Some of the group’s other subsidiaries include Boustead Heavy Industrial Corp Bhd (a 64.99% stake), Boustead Plantation Bhd (57.42%), Affin Bank Bhd (20.93%), and Boustead Naval Shipyard Sdn Bhd (68.85%), which is tasked to build six littoral combat ships.

Boustead’s share price fell 12% to 62.5 sen yesterday following Pharmaniaga’s financial results announcement the previous day.
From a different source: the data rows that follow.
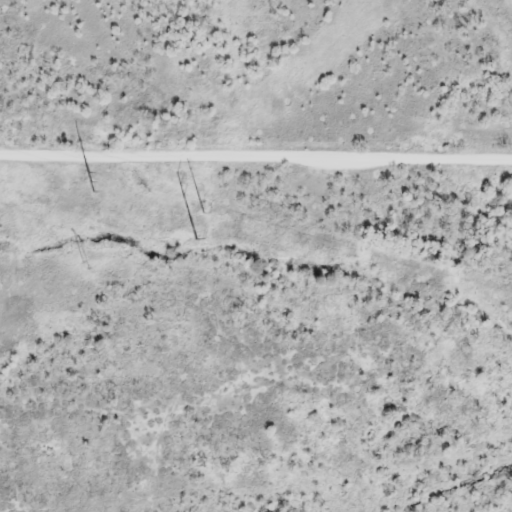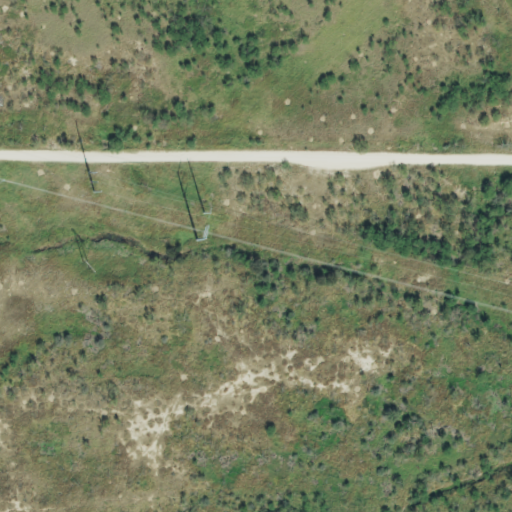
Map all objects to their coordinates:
road: (256, 161)
power tower: (94, 187)
power tower: (205, 213)
power tower: (198, 239)
power tower: (85, 266)
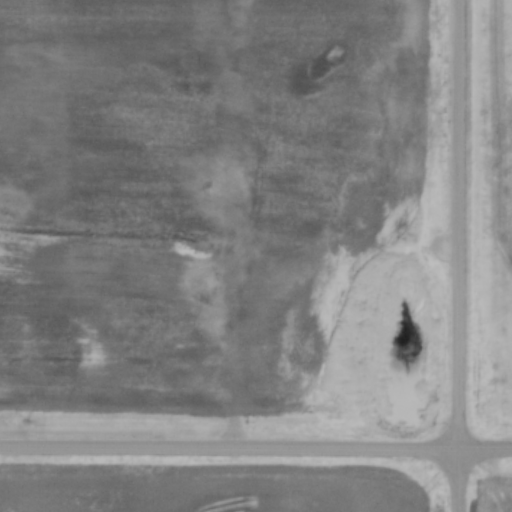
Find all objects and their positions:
road: (457, 256)
road: (255, 452)
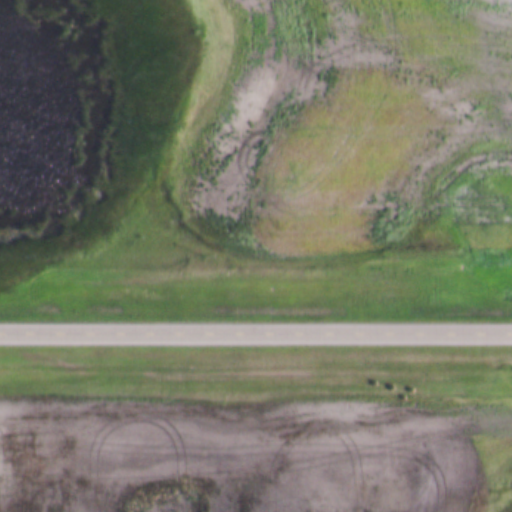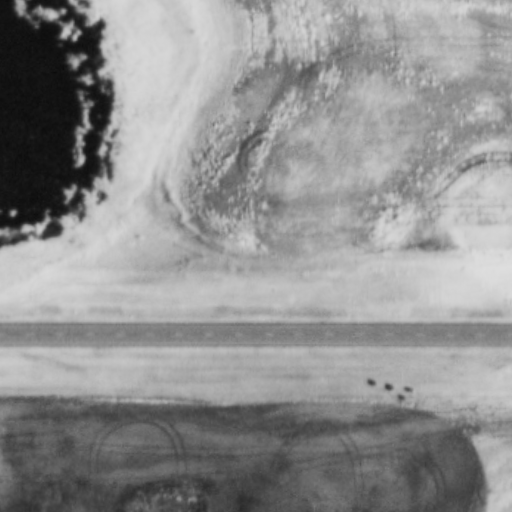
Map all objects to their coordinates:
road: (256, 329)
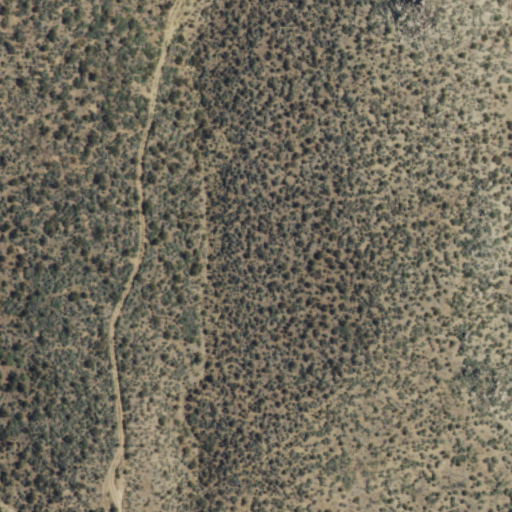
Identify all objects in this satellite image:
road: (137, 254)
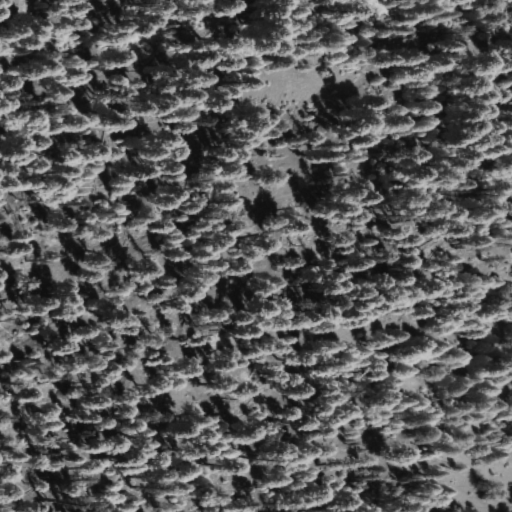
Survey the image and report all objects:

It closed at 62 sen today, with a market capitalisation of RM1.27 billion.

At the close of trading today, Pharmaniaga’s shares fell one-and-a-half sen or 5.56% to 26 sen, with a market capitalisation of RM334.1 million.

In a separate filing earlier, the company said it was taking the necessary steps to address its PN17 status, and is in the midst of formulating a plan to regularise its financial condition.

Downgrades for Pharmaniaga

In a note, CGS-CIMB Securities said Pharmaniaga may need to raise more equity to lift its shareholders’ equity back to levels above the PN17 threshold.

Such a move, if undertaken, should help the company to secure funding of its working capital and maintenance of capital expenditure and operational expenditure without violating debt covenants, the research house said.

“However, investors may not take well to these exercises as they may be reluctant to increase their investments in the company, where recoverability or returns on investments at this juncture remain uncertain,” said CGS-CIMB, which has changed its ‘hold’ call to ‘reduce’.

Meanwhile, Hong Leong Investment Bank (HLIB) has downgraded its ‘buy’ call to ‘sell’.

“There could be potentially a reversal in the impairment provision should Pharmaniaga be able to sell more of its stockpile, as they are in talks with various parties such as the Islamic Development Bank and health ministry,” said HLIB.